Jacques S. answered 09/17/24
PhD, Programming and Statistics specialist in Neurobiology
When conducting a study and taking a random sample of the population, or even multiple random samples, the mean of the different random samples will not be the same, nor will the random sample mean be necessarily equal to the mean of the population. So, even if the mean found in the new sample (in this case, ~0.0867) is different from the previous sample mean, that does not prove that the population mean changed at all.
In order to solve this issue, we ought to do an hypothesis test, where we are trying to determine if the difference is within expected parameters, or if the deviation is too high. For this, we need the sample standard deviation.
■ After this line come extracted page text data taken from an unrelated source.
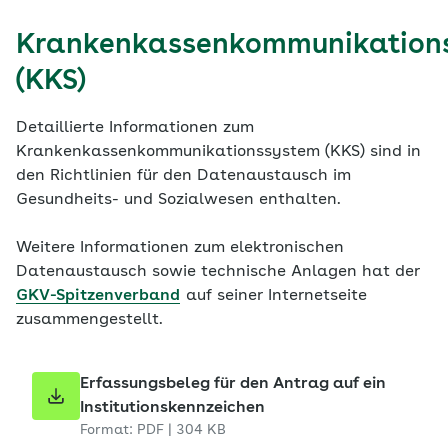
Krankenkassenkommunikation
(KKS)
Detaillierte Informationen zum
Krankenkassenkommunikationssystem (KKS) sind in
den Richtlinien für den Datenaustausch im
Gesundheits- und Sozialwesen enthalten.
Weitere Informationen zum elektronischen
Datenaustausch sowie technische Anlagen hat der
GKV-Spitzenverband
auf seiner Internetseite
zusammengestellt.
Erfassungsbeleg für den Antrag auf ein
Institutionskennzeichen
Format: PDF | 304 KB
Once we have the sample standard deviation, s, we can do a t-test (the sample size is greater than 30, so the degrees of freedom (DF) is infinity) and we can apply the formula:
t = (0.0867 - 0.1) / (s/√150)
If for instance, s = 1, then
t = -0.1629
For a t-test and DF = ∞, there is a 95% chance for the t-values to be between 1.96 and -1.96. Since
-1.96 < -0.1629 < 1.96, the default hypothesis is kept and we are within expected parameters.
Another way would be to define a confidence interval based on the standard deviation and the mean of the sample, and see whether the previous sample mean falls within that confidence interval!